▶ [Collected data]
'''
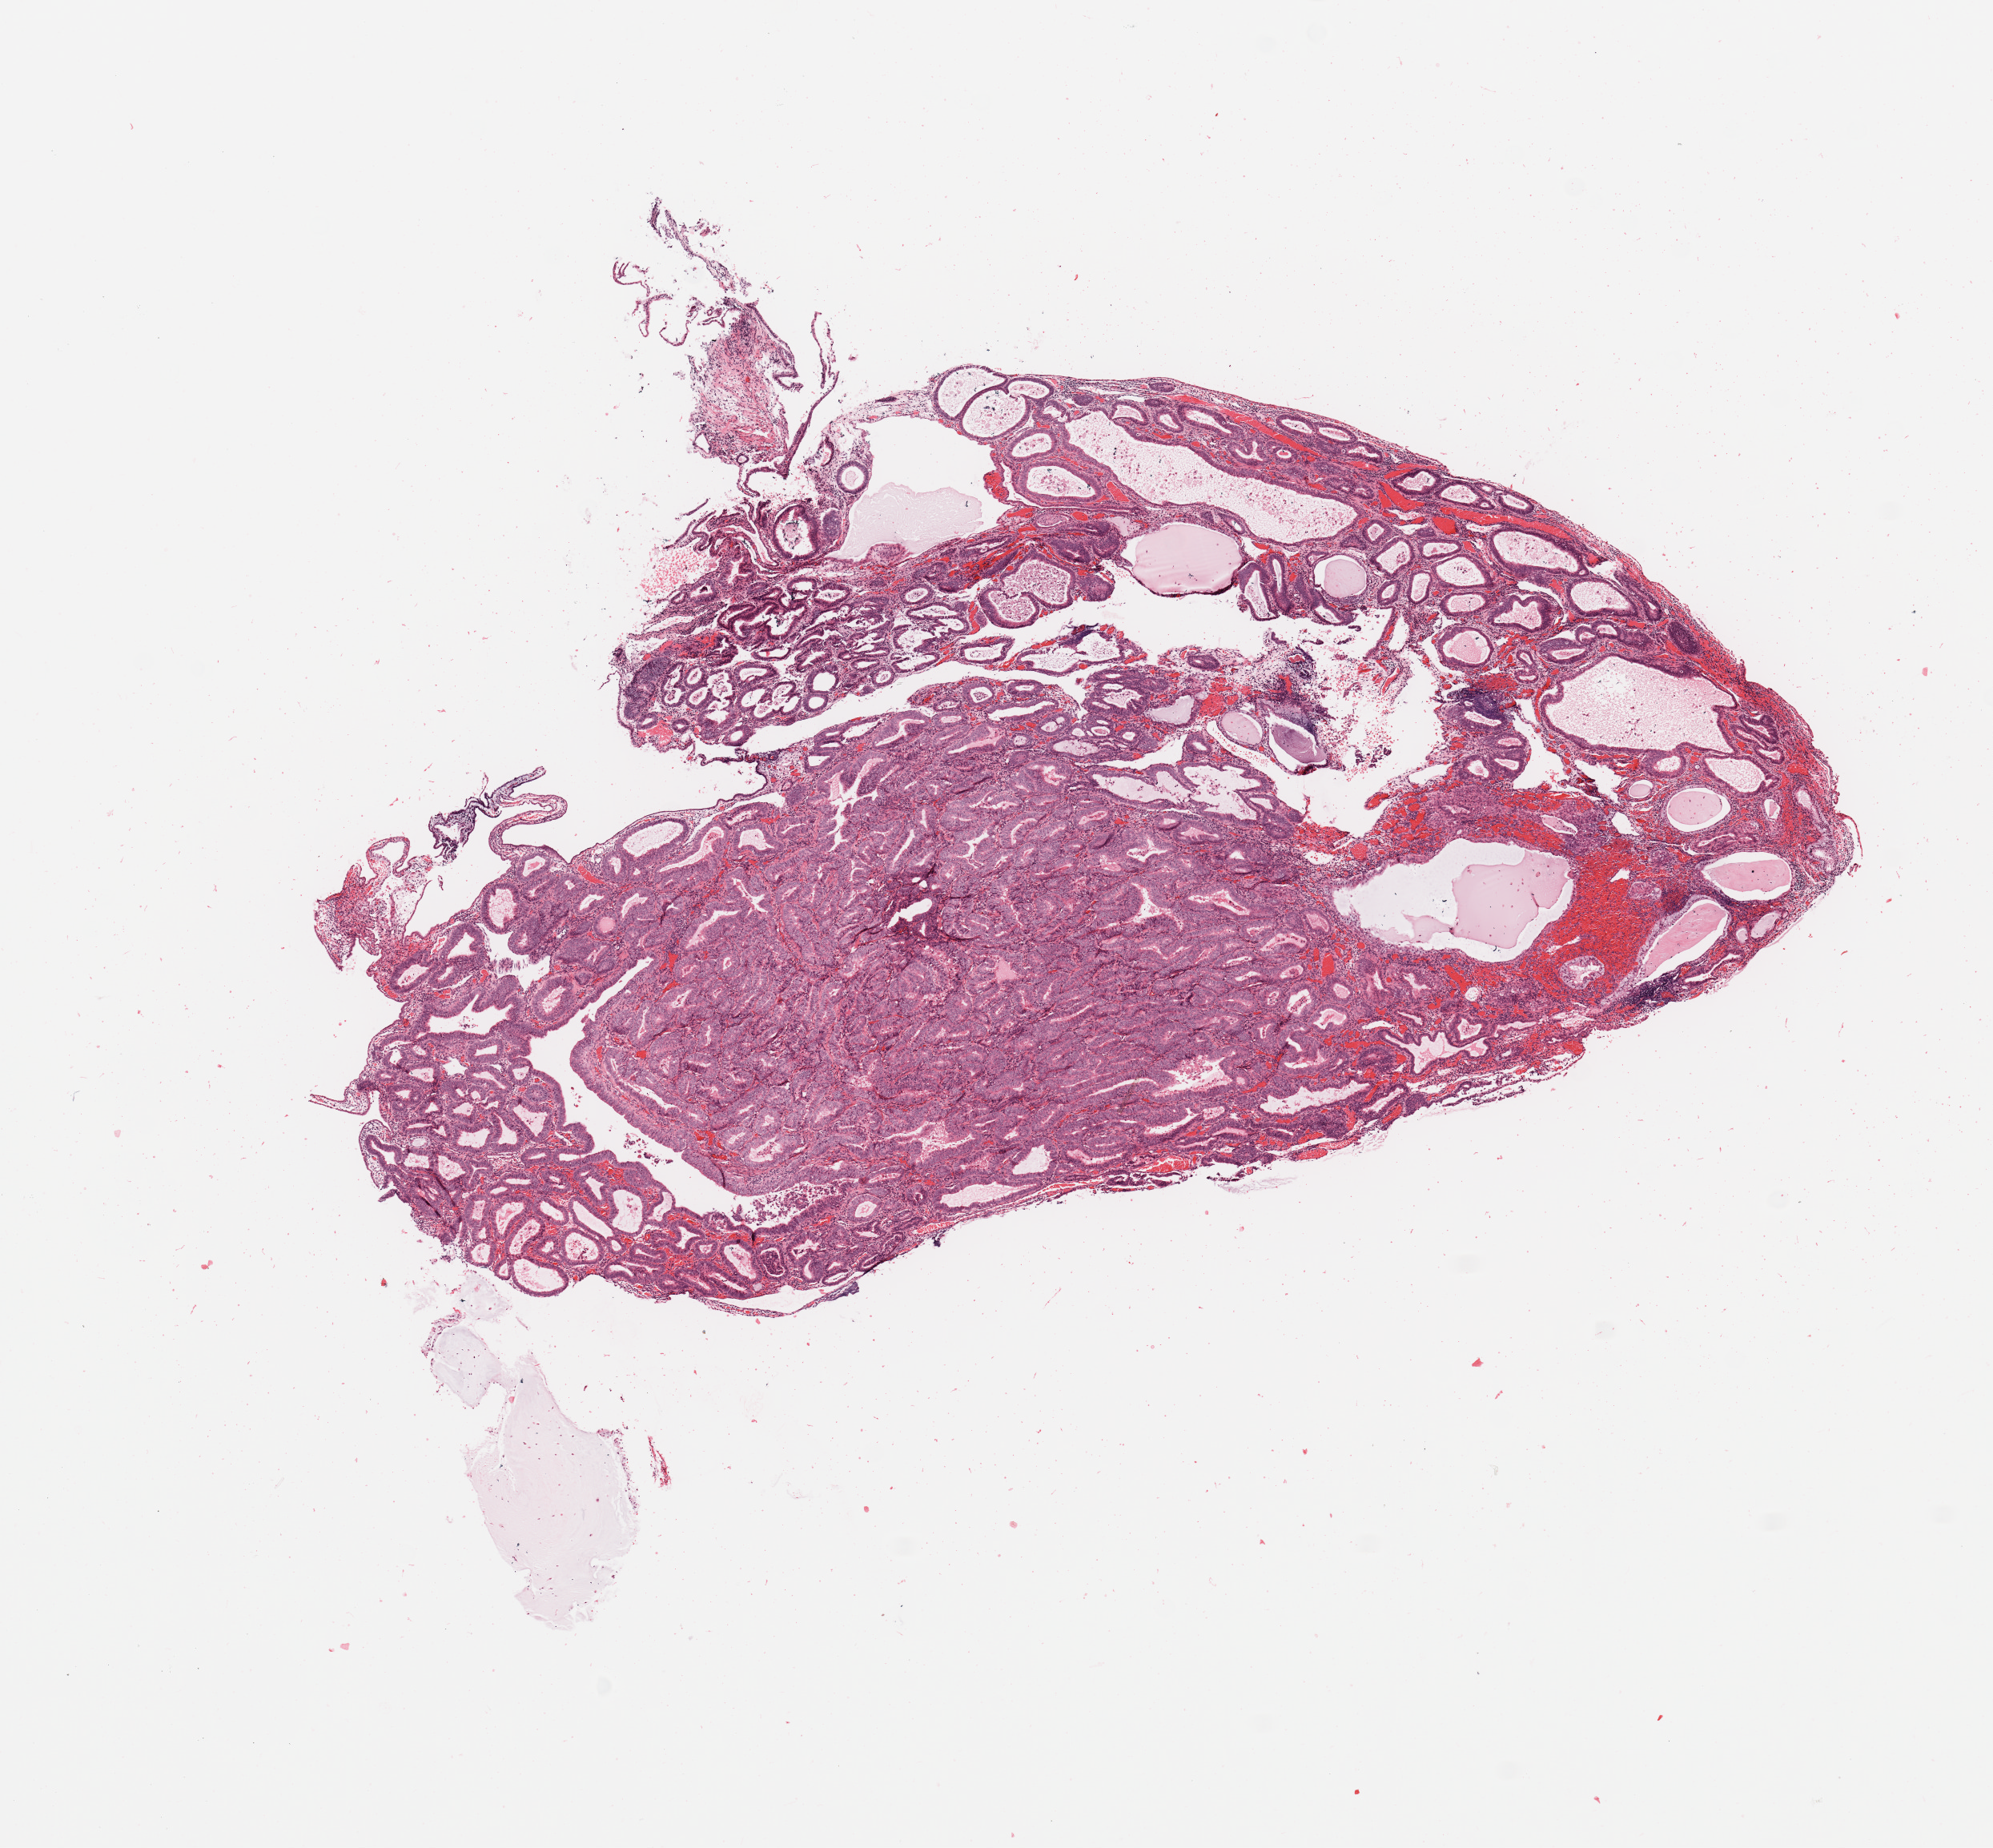
Digitized H&E tissue section (whole slide) — shown as a low-resolution overview of the whole scanned area (about 9.8 x 9.1 mm, from a 20x scan). Uterus, tumour tissue. Patient: female, age 60 years. Histologic grade: G2 (moderately differentiated).
AJCC pathologic stage: I. Histologic diagnosis: Endometrioid adenocarcinoma, NOS.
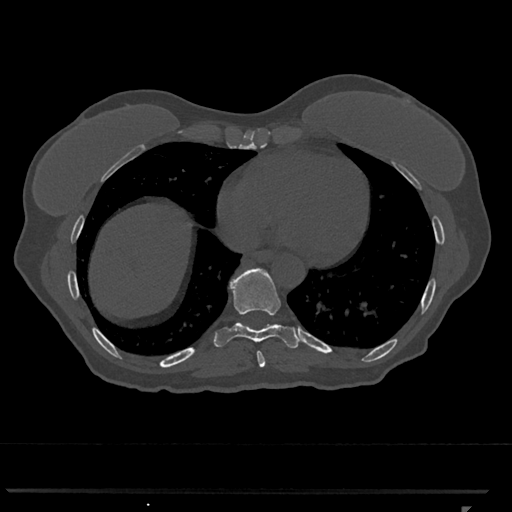
CT including the spine, one axial slice. Position 618 of 793 along the scan axis. Reconstruction kernel Br40s/3. 120 kVp. Bone window (W 1800 / L 400 HU). 0.5 mm slice thickness. 512 × 512 image matrix. Patient: female, 62 years. From the clinical record (not read from this slice): primary cancer: renal.
Structures marked on this image (semi-automatic segmentation, software-assisted and operator-edited):
- T8 vertebra: box from (x=257, y=351) to (x=266, y=367) px
- T9 vertebra: (x=214, y=268)–(x=299, y=349)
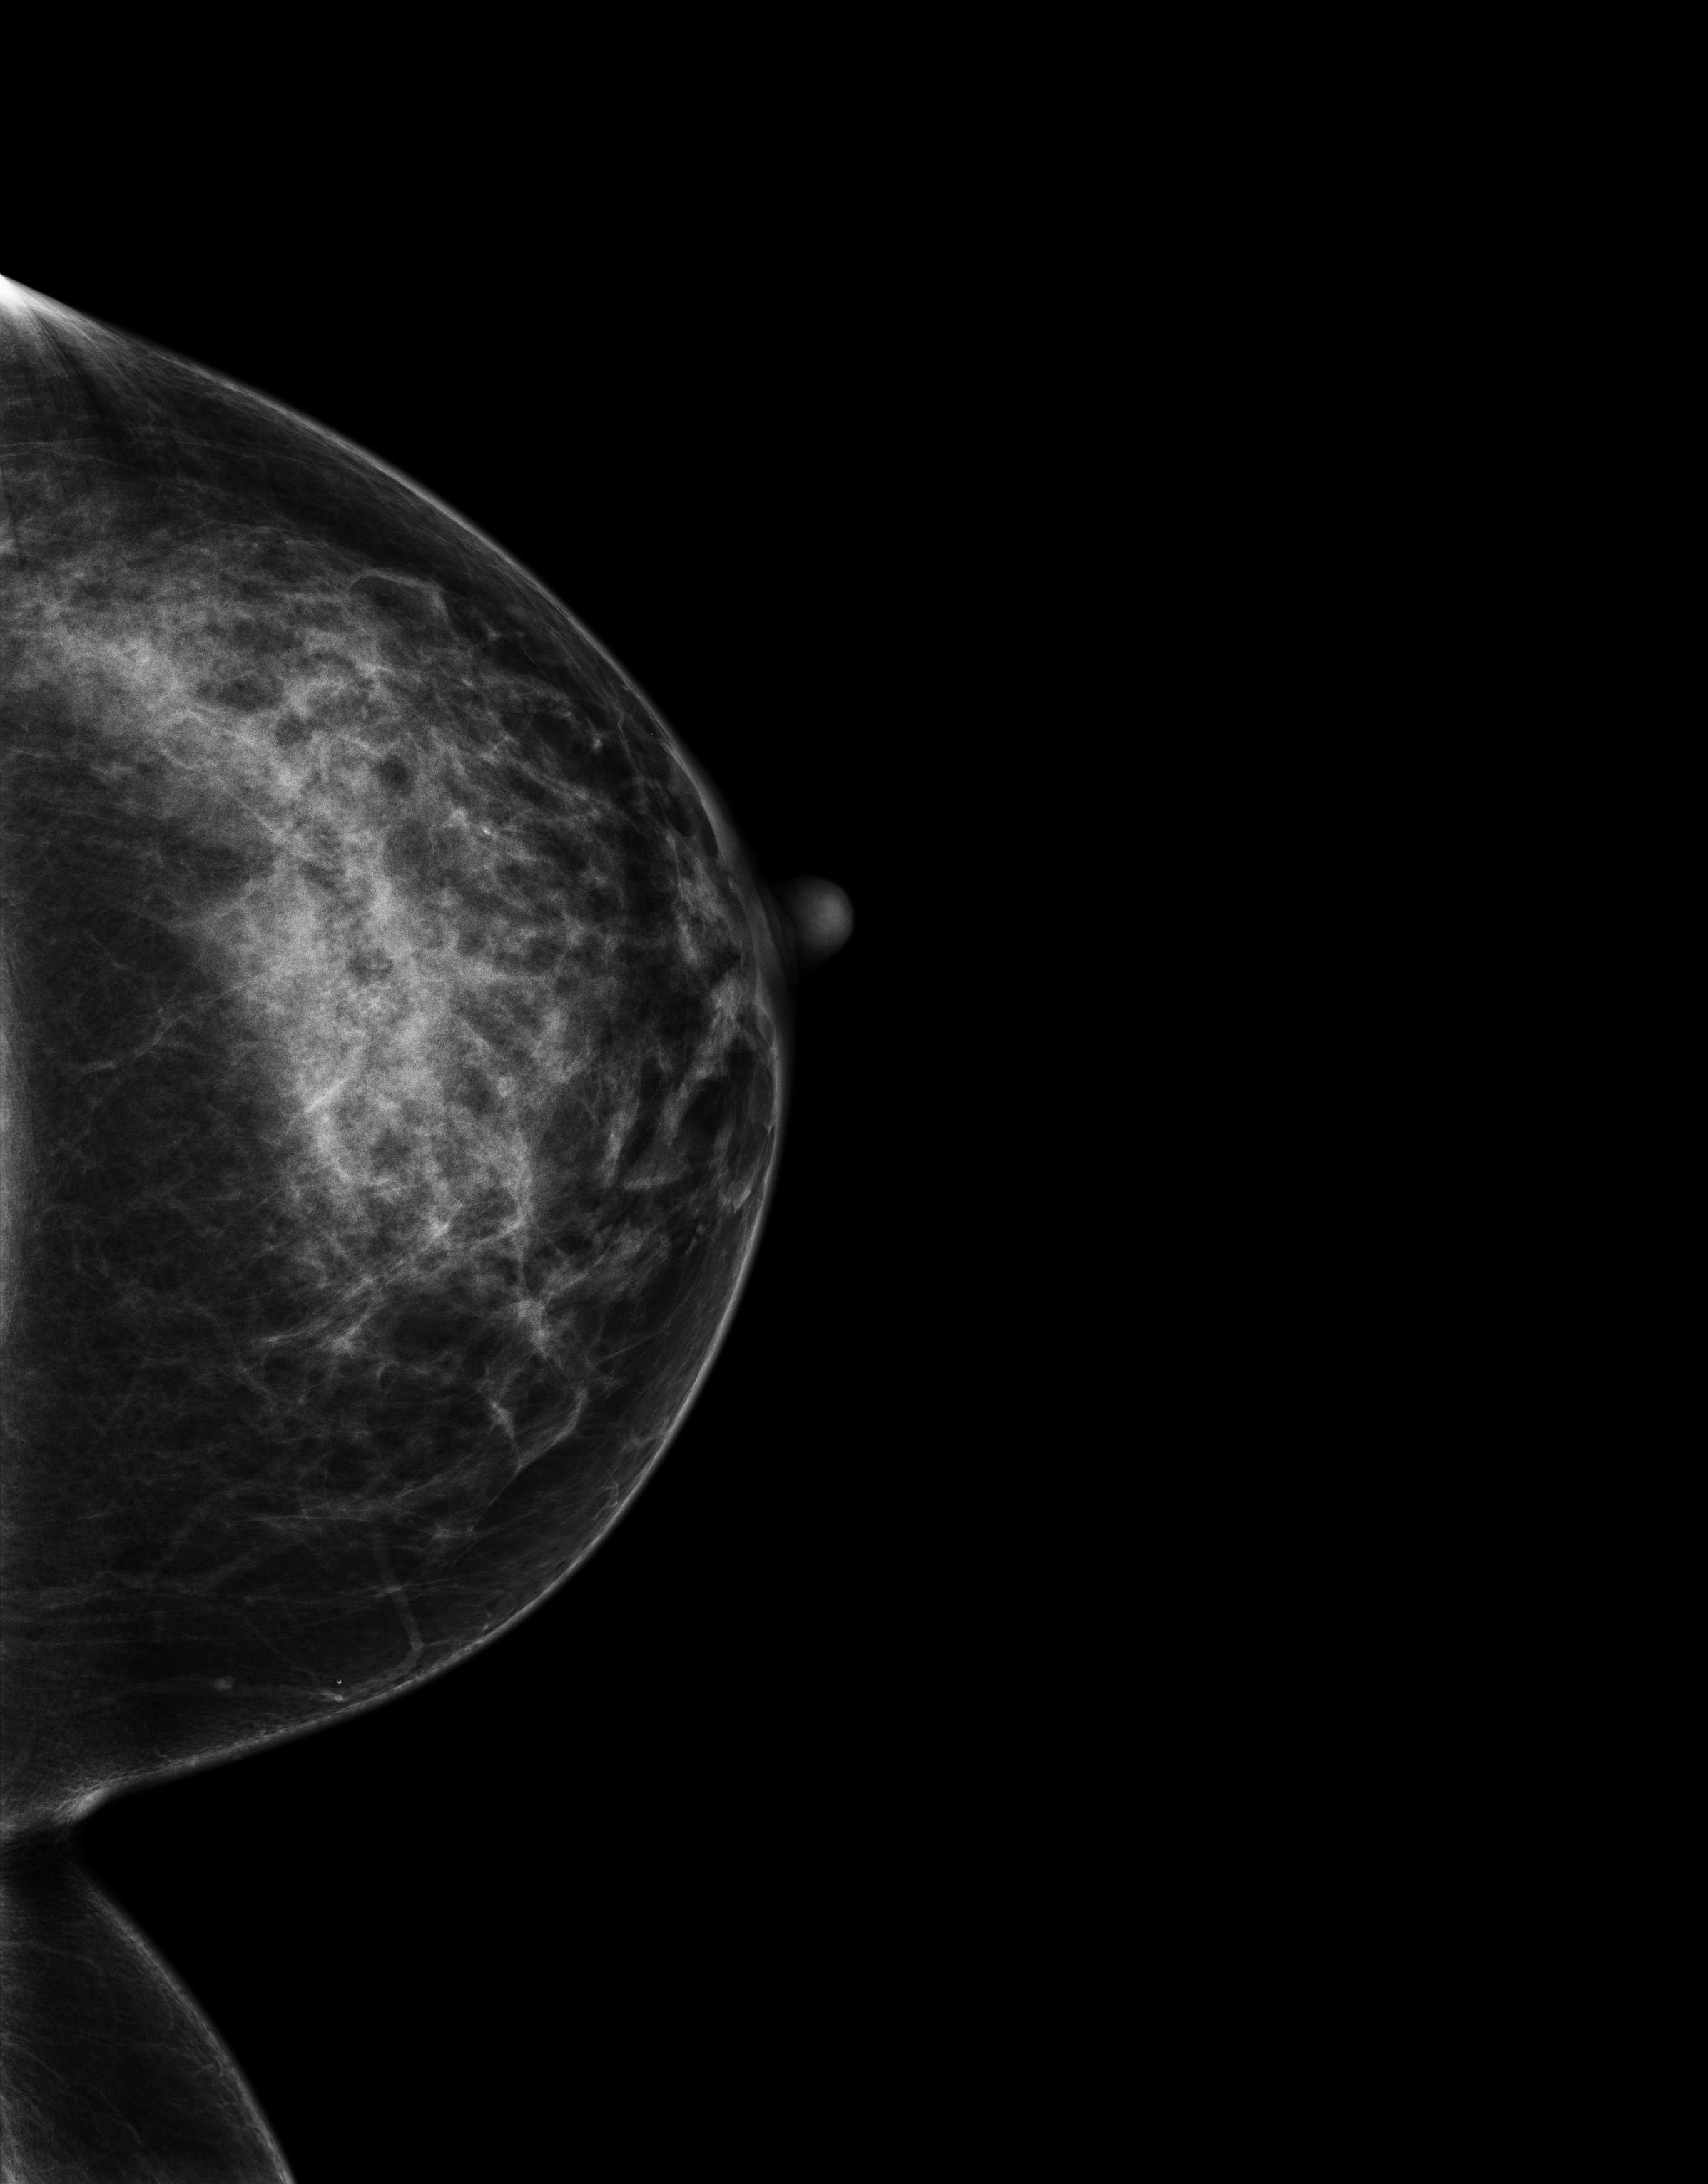
Screening examination, compressed breast thickness 65 mm. Patient: female, 50 years.
Image type: full-field digital mammogram. Breast: left. Projection: cranio-caudal projection.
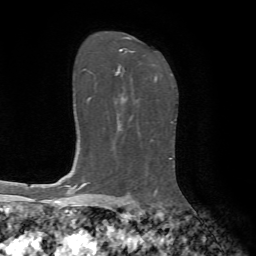
Breast MRI, one axial slice; slice 45 of 72 in the series (ordered by position); cropped to one breast; dynamic contrast-enhanced series, time point 2 of 7 at this slice position (early post-contrast); 1.5 T; TE 4.2 ms, TR 8.7 ms; 256 × 256 image matrix. Female patient.
Annotated regions visible in this slice (semi-automatically segmented with operator editing):
- enhancing-tissue mask used for the functional tumour volume (all voxels passing the contrast-enhancement thresholds inside the analysis volume; usually the tumour): bounding box <116,49,157,81> (left, top, right, bottom; pixels)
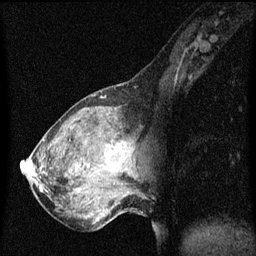
Breast MRI (dynamic contrast-enhanced), one sagittal slice; slice 22 of 60 in the series (ordered by position); dynamic contrast-enhanced series, image 2 of 3 at this slice position (ordered by acquisition); 1.5 T; TE 4.2 ms, TR 8 ms; 256 × 256 image matrix, field of view 200 × 200 mm. Female patient, age 50 years.
Annotated regions visible in this slice (semi-automatically segmented with operator editing):
- analysis volume of interest (the breast-tissue region the enhancement analysis was run in; not a lesion): bounding box [x1, y1, x2, y2] px = [91, 126, 138, 189]
- tumour enhancement mask (voxels above the 70 % enhancement threshold inside the analysis volume of interest): [108, 144, 123, 165]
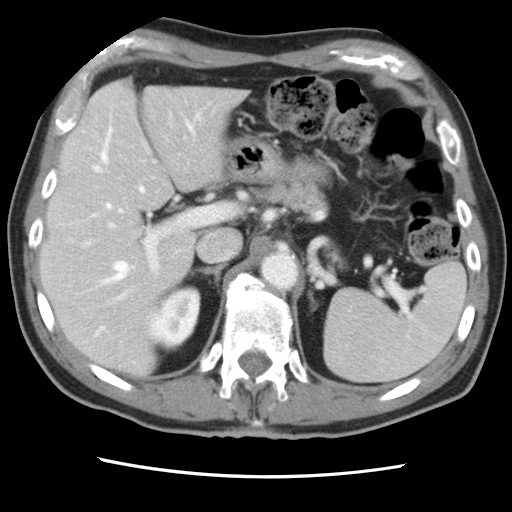
Contrast-enhanced abdominal CT, one axial slice. Position 54 of 83 along the scan axis. Intravenous contrast given. Soft-tissue window (W 400 / L 40 HU). 5 mm slice thickness. 512 × 512 image matrix, field of view 321 × 321 mm. From the clinical record (not read from this slice): patient: female, age 79 years at operation; diagnosis: colorectal cancer liver metastases, imaged before liver resection; multiple liver metastases: yes; largest metastasis: 3.5 cm.
Annotated regions visible in this slice (manually delineated by an expert):
- hepatic veins: box from (x=94, y=122) to (x=193, y=333) px
- liver: (x=42, y=81)–(x=243, y=376)
- planned liver remnant (the part of the liver to remain after resection): (x=42, y=138)–(x=195, y=376)
- portal vein (with intrahepatic branches): (x=82, y=135)–(x=230, y=301)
'''
Retype the entries above word for word, minus any images.

▶ [Response to this exercise]
Digitized H&E tissue section (whole slide) — shown as a low-resolution overview of the whole scanned area (about 9.8 x 9.1 mm, from a 20x scan). Uterus, tumour tissue. Patient: female, age 60 years. Histologic grade: G2 (moderately differentiated).
AJCC pathologic stage: I. Histologic diagnosis: Endometrioid adenocarcinoma, NOS.
CT including the spine, one axial slice. Position 618 of 793 along the scan axis. Reconstruction kernel Br40s/3. 120 kVp. Bone window (W 1800 / L 400 HU). 0.5 mm slice thickness. 512 × 512 image matrix. Patient: female, 62 years. From the clinical record (not read from this slice): primary cancer: renal.
Structures marked on this image (semi-automatic segmentation, software-assisted and operator-edited):
- T8 vertebra: box from (x=257, y=351) to (x=266, y=367) px
- T9 vertebra: (x=214, y=268)–(x=299, y=349)
Screening examination, compressed breast thickness 65 mm. Patient: female, 50 years.
Image type: full-field digital mammogram. Breast: left. Projection: cranio-caudal projection.
Breast MRI, one axial slice; slice 45 of 72 in the series (ordered by position); cropped to one breast; dynamic contrast-enhanced series, time point 2 of 7 at this slice position (early post-contrast); 1.5 T; TE 4.2 ms, TR 8.7 ms; 256 × 256 image matrix. Female patient.
Annotated regions visible in this slice (semi-automatically segmented with operator editing):
- enhancing-tissue mask used for the functional tumour volume (all voxels passing the contrast-enhancement thresholds inside the analysis volume; usually the tumour): bounding box <116,49,157,81> (left, top, right, bottom; pixels)
Breast MRI (dynamic contrast-enhanced), one sagittal slice; slice 22 of 60 in the series (ordered by position); dynamic contrast-enhanced series, image 2 of 3 at this slice position (ordered by acquisition); 1.5 T; TE 4.2 ms, TR 8 ms; 256 × 256 image matrix, field of view 200 × 200 mm. Female patient, age 50 years.
Annotated regions visible in this slice (semi-automatically segmented with operator editing):
- analysis volume of interest (the breast-tissue region the enhancement analysis was run in; not a lesion): bounding box [x1, y1, x2, y2] px = [91, 126, 138, 189]
- tumour enhancement mask (voxels above the 70 % enhancement threshold inside the analysis volume of interest): [108, 144, 123, 165]
Contrast-enhanced abdominal CT, one axial slice. Position 54 of 83 along the scan axis. Intravenous contrast given. Soft-tissue window (W 400 / L 40 HU). 5 mm slice thickness. 512 × 512 image matrix, field of view 321 × 321 mm. From the clinical record (not read from this slice): patient: female, age 79 years at operation; diagnosis: colorectal cancer liver metastases, imaged before liver resection; multiple liver metastases: yes; largest metastasis: 3.5 cm.
Annotated regions visible in this slice (manually delineated by an expert):
- hepatic veins: box from (x=94, y=122) to (x=193, y=333) px
- liver: (x=42, y=81)–(x=243, y=376)
- planned liver remnant (the part of the liver to remain after resection): (x=42, y=138)–(x=195, y=376)
- portal vein (with intrahepatic branches): (x=82, y=135)–(x=230, y=301)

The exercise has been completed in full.